Exodus: Gods and Kings (2014)


Dave’s 3-Word Review:
‘Plagued’ with disappointment.

I’m no stranger to religion-themed films. Most the time, they bug the crap out of me, but there are a select few that I do typically enjoy. Specifically, I like when films have a secular take on a biblical story. Noah, for example, was done really well and took a lot of smart creative liberties at the same time. I say it all the time, the books in the Bible are actually good stories with great morals, but are constantly butchered by preachy filmmakers who focus more on converting you than they do the actual story – so they never have the guts to, let’s be honest here, be realistic. I was looking forward to Exodus: Gods and Kings for the same reason that I enjoyed Noah. Ridley Scott has come out saying he believes he is a better storyteller for being agnostic, because he has to convince himself that the story makes sense first. Does it? Sure, why not, but does it tell the story of Moses the way it should? I’m not entirely sure.

I’m not going to sit here and pretend that you’ve never heard the story of Moses.

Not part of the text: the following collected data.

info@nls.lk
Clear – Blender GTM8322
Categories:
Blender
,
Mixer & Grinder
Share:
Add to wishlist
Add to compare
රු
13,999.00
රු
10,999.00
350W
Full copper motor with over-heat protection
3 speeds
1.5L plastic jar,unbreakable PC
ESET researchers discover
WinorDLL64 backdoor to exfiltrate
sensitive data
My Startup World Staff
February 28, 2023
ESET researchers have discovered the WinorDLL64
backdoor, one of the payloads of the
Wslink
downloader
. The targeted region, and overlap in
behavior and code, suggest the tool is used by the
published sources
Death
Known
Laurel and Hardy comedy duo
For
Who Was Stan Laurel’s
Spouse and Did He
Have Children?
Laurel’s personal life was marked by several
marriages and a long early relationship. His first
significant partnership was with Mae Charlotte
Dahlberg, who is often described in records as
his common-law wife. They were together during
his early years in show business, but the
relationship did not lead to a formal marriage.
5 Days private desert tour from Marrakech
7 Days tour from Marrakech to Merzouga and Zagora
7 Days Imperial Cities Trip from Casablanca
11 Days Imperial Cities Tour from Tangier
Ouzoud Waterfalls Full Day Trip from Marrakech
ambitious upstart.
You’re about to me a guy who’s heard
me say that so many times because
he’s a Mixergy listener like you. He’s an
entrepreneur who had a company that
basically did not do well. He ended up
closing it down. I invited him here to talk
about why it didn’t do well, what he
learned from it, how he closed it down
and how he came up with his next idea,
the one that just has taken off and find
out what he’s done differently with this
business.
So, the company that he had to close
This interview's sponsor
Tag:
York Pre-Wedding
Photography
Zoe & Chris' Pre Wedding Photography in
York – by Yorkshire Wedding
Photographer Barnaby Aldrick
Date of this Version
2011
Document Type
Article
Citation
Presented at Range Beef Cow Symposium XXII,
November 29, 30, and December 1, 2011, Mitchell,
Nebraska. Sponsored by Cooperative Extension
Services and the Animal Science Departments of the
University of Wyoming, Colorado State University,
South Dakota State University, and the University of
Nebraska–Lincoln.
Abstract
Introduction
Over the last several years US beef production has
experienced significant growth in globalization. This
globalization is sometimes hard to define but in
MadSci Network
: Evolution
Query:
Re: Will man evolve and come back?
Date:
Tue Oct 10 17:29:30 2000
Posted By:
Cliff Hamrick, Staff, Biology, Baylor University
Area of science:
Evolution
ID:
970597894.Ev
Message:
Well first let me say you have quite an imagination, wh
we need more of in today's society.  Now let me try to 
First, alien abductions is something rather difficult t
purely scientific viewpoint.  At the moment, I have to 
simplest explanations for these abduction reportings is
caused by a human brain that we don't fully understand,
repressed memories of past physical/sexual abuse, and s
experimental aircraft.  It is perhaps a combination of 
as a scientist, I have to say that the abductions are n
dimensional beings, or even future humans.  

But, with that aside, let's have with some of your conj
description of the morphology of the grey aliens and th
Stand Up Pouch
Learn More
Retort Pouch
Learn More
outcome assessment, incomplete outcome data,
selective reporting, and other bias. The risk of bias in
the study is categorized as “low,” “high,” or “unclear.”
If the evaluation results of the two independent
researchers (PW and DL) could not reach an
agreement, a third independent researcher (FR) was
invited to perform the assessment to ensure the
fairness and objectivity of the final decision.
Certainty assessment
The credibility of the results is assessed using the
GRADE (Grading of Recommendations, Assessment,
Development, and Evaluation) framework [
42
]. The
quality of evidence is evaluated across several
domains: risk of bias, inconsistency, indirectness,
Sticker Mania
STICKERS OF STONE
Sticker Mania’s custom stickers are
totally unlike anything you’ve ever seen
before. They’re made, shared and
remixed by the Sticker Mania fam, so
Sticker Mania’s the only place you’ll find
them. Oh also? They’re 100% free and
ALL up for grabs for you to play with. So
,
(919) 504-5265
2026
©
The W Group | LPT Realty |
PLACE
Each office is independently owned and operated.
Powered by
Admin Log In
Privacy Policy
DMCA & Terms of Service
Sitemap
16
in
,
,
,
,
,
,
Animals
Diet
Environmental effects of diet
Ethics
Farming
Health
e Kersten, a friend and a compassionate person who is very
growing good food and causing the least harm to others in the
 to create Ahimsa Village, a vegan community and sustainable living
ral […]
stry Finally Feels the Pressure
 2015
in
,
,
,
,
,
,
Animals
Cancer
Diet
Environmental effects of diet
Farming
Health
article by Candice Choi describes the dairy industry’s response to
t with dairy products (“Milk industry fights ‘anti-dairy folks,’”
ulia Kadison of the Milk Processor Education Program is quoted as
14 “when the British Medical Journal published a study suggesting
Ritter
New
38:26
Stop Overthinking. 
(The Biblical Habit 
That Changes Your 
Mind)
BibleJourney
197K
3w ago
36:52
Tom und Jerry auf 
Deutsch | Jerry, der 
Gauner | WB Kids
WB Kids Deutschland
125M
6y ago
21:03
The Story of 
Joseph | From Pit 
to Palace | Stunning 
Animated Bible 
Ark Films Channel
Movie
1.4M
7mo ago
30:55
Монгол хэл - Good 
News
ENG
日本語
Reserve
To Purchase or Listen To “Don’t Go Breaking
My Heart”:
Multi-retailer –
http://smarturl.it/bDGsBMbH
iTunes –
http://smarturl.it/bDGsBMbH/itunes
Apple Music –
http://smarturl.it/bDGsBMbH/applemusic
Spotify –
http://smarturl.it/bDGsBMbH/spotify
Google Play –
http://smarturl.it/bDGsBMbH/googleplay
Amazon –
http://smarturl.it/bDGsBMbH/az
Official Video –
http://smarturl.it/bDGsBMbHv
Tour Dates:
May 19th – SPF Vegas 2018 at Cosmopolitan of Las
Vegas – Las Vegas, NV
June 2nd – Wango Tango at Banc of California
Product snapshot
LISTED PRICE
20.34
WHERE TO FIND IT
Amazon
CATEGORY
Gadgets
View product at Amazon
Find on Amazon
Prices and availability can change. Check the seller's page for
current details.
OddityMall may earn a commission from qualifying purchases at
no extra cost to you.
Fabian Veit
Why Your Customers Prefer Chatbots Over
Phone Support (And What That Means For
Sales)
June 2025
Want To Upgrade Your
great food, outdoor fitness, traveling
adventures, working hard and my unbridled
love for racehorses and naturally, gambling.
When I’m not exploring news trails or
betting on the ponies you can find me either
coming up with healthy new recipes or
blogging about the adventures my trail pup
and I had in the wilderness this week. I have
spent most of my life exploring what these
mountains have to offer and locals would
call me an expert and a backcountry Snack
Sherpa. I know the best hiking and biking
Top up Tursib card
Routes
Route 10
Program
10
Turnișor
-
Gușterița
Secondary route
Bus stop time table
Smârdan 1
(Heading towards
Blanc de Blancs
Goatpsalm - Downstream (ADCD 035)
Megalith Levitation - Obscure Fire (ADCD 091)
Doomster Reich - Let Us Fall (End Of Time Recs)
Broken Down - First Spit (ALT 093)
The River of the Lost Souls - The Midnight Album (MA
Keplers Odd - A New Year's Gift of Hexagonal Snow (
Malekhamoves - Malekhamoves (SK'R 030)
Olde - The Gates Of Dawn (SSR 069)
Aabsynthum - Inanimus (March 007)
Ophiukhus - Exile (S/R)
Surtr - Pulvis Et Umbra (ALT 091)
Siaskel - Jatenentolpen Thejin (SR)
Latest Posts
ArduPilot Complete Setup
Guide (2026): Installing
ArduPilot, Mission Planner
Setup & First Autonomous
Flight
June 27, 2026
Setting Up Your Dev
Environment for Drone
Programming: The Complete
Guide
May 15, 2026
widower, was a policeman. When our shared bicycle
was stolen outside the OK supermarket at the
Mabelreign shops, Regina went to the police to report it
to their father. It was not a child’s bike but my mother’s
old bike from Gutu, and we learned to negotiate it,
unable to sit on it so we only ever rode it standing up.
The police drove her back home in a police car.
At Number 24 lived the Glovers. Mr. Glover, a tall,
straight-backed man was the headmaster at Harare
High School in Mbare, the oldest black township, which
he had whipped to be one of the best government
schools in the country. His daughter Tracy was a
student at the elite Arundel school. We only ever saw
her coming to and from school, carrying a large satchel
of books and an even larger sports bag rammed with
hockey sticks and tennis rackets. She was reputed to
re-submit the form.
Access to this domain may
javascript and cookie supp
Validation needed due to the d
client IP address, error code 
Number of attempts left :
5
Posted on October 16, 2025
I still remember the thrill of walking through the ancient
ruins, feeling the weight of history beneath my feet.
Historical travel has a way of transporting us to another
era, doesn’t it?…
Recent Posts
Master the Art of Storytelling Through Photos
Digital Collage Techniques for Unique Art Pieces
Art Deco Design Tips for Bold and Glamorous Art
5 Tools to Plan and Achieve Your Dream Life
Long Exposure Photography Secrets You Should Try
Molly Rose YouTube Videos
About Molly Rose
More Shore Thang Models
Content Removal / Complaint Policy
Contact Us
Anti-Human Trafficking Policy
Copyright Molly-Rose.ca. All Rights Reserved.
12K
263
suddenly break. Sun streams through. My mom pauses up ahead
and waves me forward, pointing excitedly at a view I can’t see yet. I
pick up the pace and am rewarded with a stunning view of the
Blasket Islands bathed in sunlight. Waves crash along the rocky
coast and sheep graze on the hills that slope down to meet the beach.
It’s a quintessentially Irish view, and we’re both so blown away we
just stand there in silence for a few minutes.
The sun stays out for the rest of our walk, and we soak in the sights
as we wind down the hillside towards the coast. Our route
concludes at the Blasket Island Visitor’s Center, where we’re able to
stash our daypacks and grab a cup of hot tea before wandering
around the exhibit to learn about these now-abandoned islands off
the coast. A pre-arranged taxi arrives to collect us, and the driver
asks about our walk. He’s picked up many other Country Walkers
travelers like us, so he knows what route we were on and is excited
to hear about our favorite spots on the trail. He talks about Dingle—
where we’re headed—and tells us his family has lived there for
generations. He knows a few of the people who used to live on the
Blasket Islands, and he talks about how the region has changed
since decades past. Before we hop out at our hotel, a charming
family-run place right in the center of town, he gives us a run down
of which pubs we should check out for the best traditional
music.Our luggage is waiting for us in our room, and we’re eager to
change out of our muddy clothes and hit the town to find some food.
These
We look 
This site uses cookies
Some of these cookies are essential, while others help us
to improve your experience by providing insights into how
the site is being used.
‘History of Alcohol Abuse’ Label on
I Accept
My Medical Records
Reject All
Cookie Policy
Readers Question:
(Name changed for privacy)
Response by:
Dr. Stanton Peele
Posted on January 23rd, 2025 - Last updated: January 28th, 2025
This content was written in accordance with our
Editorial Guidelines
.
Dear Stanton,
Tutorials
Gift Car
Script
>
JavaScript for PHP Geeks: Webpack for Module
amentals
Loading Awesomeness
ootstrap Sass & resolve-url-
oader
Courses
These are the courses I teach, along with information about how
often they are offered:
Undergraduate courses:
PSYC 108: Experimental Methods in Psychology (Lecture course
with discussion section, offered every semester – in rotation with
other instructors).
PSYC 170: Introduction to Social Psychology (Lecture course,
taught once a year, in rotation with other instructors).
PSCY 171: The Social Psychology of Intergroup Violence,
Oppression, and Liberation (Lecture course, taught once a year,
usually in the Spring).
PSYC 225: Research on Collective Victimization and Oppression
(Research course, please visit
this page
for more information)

It’s been told and retold seemingly a thousand times over, and it has once more been repeated…but a few creative liberties were taken in Ridley Scott’s portrayal. When it comes down to brass tax, he focused on a more realistic variation of the story that feels unique, changes things up, and still somewhat fits in with the story in the Bible. The main problem with that comes down to how they dealt with God…which like in Noah, came down to visions that may or may not be real. The problem with that, is Moses always worked hand-in-hand with God himself…and that’s not true here.

To give you an idea, instead of Moses carrying the staff of god, and carrying out all of the events in the story (the plagues, splitting of the sea, etc), God basically tells Moses to stand in the sidelines and watch it all unfold…which understandably makes Moses upset in general, because he hasn’t yet let go of his Egyptian lifestyle. I’m completely fine with creative liberties because technically speaking, it was always God that made these things happen in the Bible as well, not Moses…I mostly just had a problem with Moses being sidelined. It was like Katniss in The Hunger Games: Mockingjay – Part 1. While they both played important roles in the films, they more or less did…nothing. For a 2.5 hour long film, you can’t just do nothing.

Other than that, I can completely understand people’s insistence on blaming the film on changing everything. The story of Moses is an epic one all by itself, and you could almost see him as a Superhero with powers while reading it as a kid. For Christian Bale to play Moses, sit in the sidelines, and complain for two hours…it’s kind of disappointing to say the least. Now, it’s a very pretty movie, and the way they dealt with the plagues was awfully interesting and unique, but…you know…it was a little boring.

What you won’t see me complaining about, however, is this stupid argument on an all-white cast. Could they have done a better job with appropriate actors? Maybe, maybe not, all I know is that the cast we have did a fine job as far as acting goes. They were given a script and they pulled it off. Let’s stop shaming them on it, because out of all of the flaws this film has, that has to be the least important.

The Good:

Exodus: Gods and Kings has a pretty good idea going for it, and offers its audience a brand new and unique take on the story of Moses – which all in all, isn’t as bad as people put it out to be.

The Bad:

The biggest problem I had with this film was that Moses was sidelined for most of the film because God wanted to take over and get things done…which is when Moses just starts complaining all the time. If you thought this film was boring – that’s probably why. Another reason is because the film tried to be very realistic and the things you expected to see happen…don’t…or at least not in the way you were expecting (to be fair, that could be a good or bad thing).